Text passage:

In [1]:
import pandas as pd

def tag_rows_from_sheet1(file_path):
    """
    Reads two sheets from an Excel file, tags rows from Sheet 1 that exist in Sheet 2,
    and returns a new DataFrame with an additional column indicating the tag.

    Args:
        file_path (str): The path to the Excel file.

    Returns:
        pandas.DataFrame: A DataFrame containing data from Sheet 1 with an additional column
                         indicating if the row exists in Sheet 2.
    """

    # Read both sheets into DataFrames
    df1 = pd.read_excel(file_path, sheet_name='Sheet1', usecols=['key', 'value'])
    df2 = pd.read_excel(file_path, sheet_name='Sheet2', usecols=['key', 'value'])

    # Merge the DataFrames based on the 'key' column to find matching rows
    merged_df = pd.merge(df1, df2, on='key', how='left', indicator='_merge')

    # Create a new column to indicate if a row exists in Sheet 2
    df1['exists_in_sheet2'] = (merged_df['_merge'] == 'both').astype(int)

    # Drop the unnecessary '_merge' column
    df1.drop(columns=['_merge'], inplace=True)

    return df1

In [2]:
# Example usage:
file_path = '360-zi-category.xlsx'
sheets = ["360-zi-category", "most-frequent-zi"]

In [4]:
df1 = pd.read_excel(file_path, sheet_name=sheets[0])
df2 = pd.read_excel(file_path, sheet_name=sheets[1])

In [5]:
df1.columns, df2.columns 

(Index(['Zi', 'Category'], dtype='object'), Index(['part'], dtype='object'))

Supplied records:
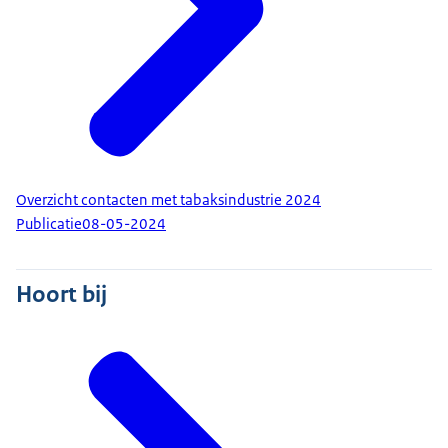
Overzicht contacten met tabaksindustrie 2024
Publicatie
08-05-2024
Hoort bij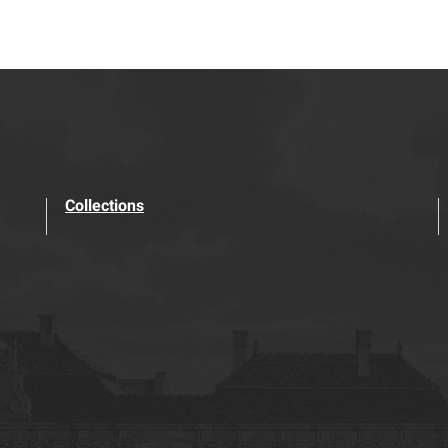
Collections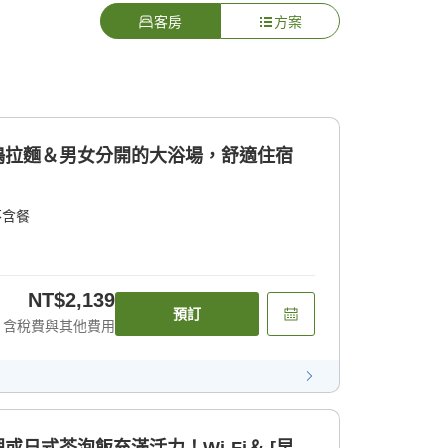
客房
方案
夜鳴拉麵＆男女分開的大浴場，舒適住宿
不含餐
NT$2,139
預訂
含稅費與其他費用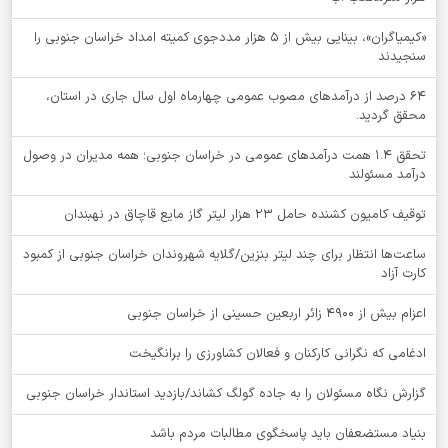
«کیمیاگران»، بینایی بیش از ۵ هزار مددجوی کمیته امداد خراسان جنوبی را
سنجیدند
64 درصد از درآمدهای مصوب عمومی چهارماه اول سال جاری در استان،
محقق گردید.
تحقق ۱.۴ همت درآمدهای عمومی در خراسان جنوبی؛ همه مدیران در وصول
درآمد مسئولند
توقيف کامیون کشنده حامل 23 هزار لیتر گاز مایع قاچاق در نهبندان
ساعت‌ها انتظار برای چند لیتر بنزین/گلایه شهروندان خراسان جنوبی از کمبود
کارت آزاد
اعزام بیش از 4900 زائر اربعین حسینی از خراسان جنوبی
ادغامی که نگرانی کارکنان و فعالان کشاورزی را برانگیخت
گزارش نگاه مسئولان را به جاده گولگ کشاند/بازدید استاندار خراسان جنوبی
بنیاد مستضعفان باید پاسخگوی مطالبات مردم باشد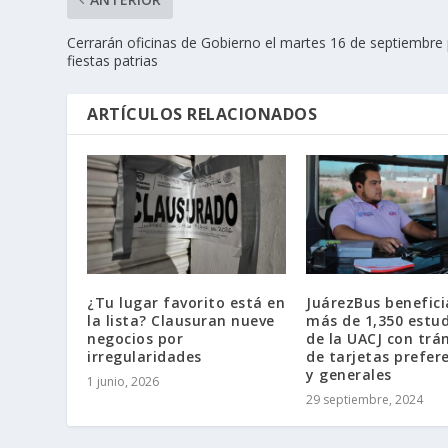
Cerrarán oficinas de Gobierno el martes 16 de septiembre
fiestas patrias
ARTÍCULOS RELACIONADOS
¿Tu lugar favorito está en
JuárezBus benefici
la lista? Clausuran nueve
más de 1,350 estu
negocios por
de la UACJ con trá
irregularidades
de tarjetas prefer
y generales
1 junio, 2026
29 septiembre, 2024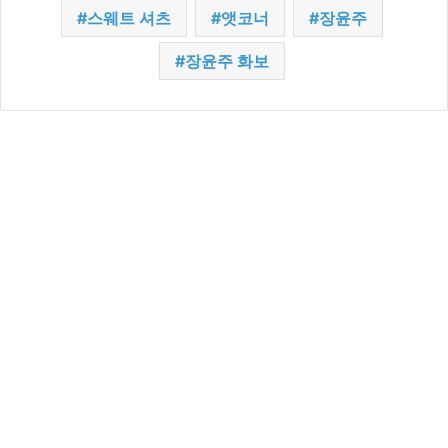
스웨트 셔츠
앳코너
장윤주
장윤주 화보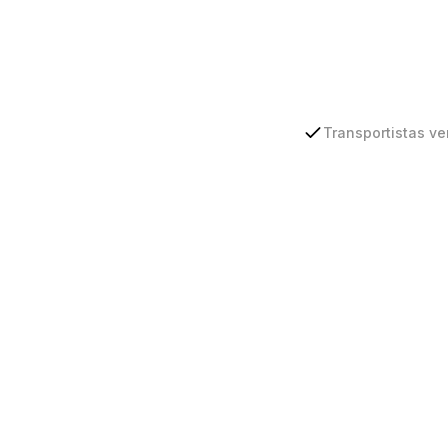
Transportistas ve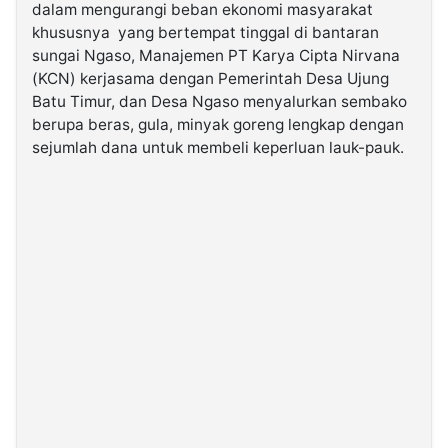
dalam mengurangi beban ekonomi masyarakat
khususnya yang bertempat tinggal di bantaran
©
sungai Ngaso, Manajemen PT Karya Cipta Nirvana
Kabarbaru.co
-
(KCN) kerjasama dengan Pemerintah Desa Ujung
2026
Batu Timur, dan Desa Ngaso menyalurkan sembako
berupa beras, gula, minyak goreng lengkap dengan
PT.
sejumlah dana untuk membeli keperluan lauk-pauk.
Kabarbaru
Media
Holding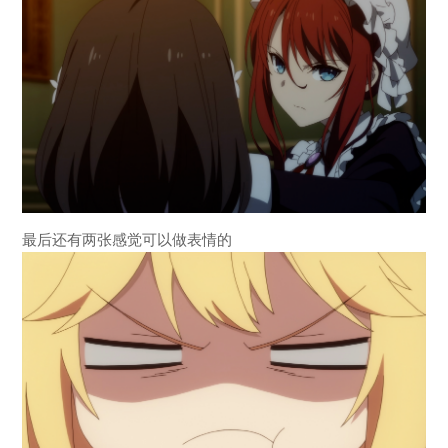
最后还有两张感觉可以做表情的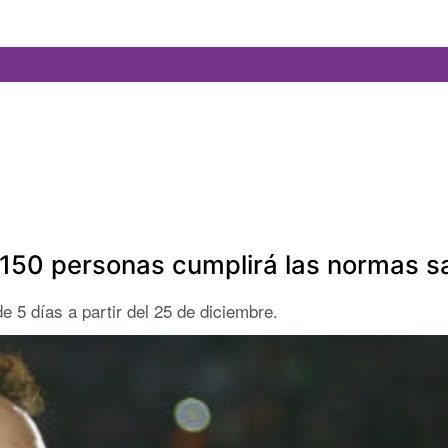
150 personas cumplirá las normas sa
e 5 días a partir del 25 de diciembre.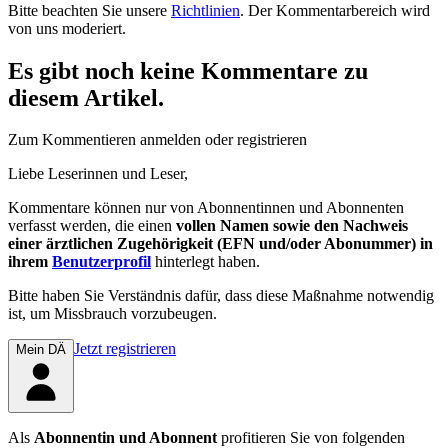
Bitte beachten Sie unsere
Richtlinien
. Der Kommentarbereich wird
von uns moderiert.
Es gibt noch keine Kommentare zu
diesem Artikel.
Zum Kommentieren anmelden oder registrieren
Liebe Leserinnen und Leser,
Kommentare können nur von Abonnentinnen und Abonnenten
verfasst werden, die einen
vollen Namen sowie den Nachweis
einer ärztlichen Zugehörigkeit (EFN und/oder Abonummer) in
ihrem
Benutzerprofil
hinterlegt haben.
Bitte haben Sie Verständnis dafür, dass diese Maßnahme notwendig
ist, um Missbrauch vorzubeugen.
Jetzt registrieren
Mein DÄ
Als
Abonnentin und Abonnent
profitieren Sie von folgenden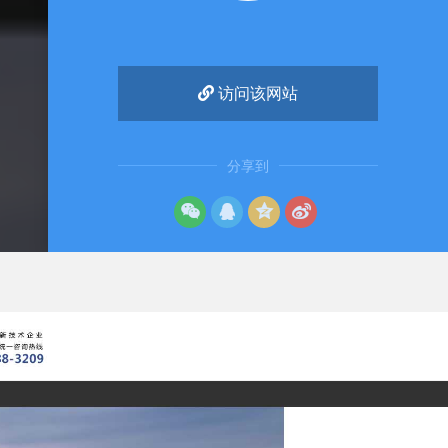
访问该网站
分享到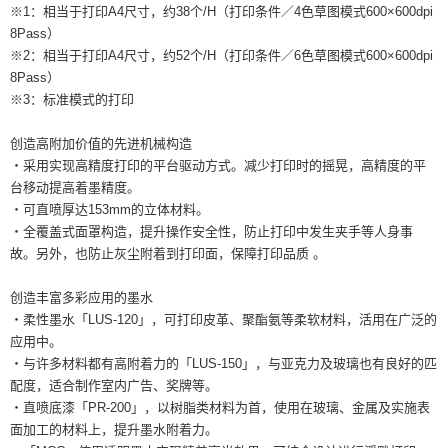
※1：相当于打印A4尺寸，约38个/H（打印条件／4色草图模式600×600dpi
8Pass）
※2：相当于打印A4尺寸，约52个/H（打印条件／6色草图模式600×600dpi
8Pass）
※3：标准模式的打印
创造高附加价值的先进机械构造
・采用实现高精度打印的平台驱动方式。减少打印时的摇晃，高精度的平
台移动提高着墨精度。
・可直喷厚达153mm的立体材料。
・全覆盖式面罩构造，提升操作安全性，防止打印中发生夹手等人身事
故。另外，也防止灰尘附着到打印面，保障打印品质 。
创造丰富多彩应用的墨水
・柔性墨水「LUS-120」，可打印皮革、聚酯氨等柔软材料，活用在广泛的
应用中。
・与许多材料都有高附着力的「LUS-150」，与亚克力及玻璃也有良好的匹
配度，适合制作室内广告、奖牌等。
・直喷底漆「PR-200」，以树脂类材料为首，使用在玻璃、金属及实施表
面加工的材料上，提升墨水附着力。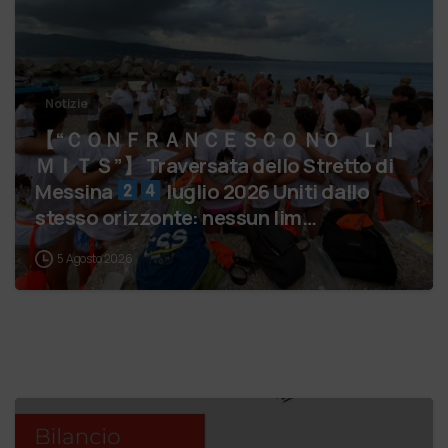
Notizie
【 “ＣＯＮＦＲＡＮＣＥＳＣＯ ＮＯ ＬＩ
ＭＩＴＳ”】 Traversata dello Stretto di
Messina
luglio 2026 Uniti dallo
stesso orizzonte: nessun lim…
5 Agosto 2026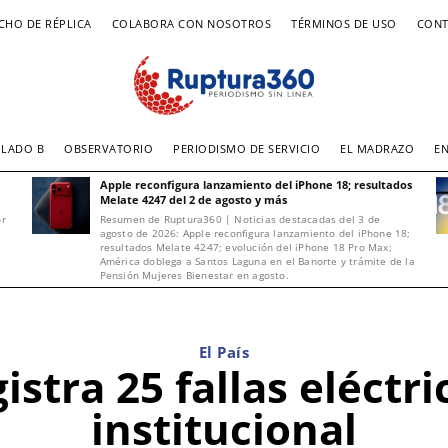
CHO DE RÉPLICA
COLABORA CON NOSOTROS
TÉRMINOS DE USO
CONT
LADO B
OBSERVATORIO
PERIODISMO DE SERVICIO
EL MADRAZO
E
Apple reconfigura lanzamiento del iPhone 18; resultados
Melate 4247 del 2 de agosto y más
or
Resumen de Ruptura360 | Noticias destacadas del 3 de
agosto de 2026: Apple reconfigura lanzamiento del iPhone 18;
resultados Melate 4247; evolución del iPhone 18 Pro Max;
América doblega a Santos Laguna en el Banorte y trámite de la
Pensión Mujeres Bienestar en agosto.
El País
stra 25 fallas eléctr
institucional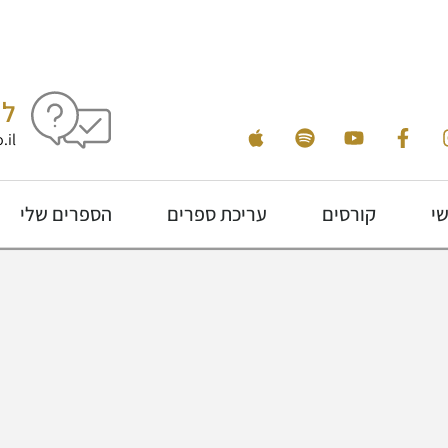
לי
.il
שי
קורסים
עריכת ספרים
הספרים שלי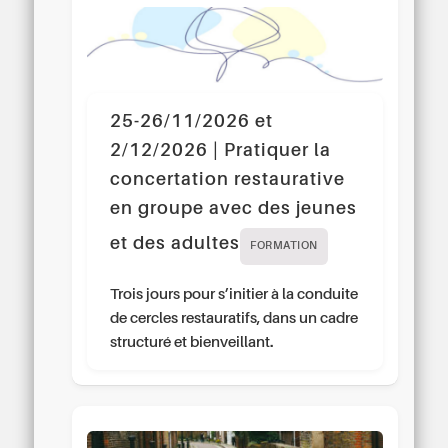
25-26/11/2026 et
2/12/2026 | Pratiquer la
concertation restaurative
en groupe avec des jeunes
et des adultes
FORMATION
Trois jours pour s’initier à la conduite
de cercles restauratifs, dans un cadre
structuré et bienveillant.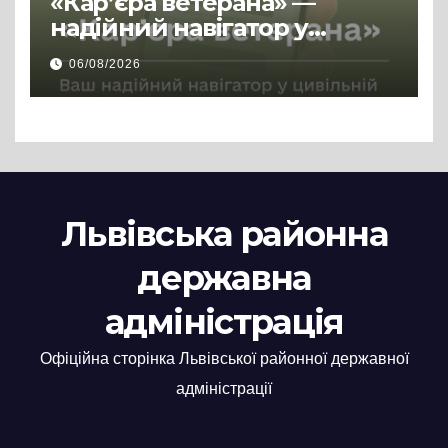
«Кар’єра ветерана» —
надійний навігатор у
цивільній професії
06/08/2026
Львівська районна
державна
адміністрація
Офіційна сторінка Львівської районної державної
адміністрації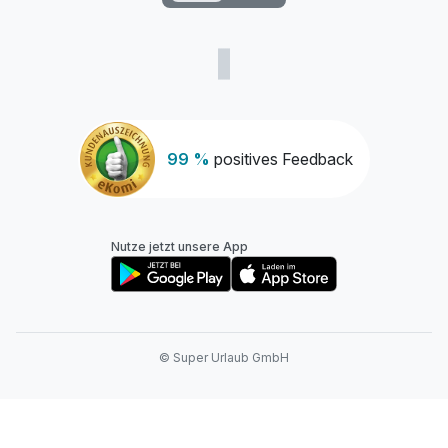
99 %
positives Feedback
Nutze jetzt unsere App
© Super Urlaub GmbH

Directive: Write out everything in the pandas notebook above from "# Read both" down to "on='key', how='left', indicator='_merge')", character for character.

Answer area:
# Read both sheets into DataFrames
    df1 = pd.read_excel(file_path, sheet_name='Sheet1', usecols=['key', 'value'])
    df2 = pd.read_excel(file_path, sheet_name='Sheet2', usecols=['key', 'value'])

    # Merge the DataFrames based on the 'key' column to find matching rows
    merged_df = pd.merge(df1, df2, on='key', how='left', indicator='_merge')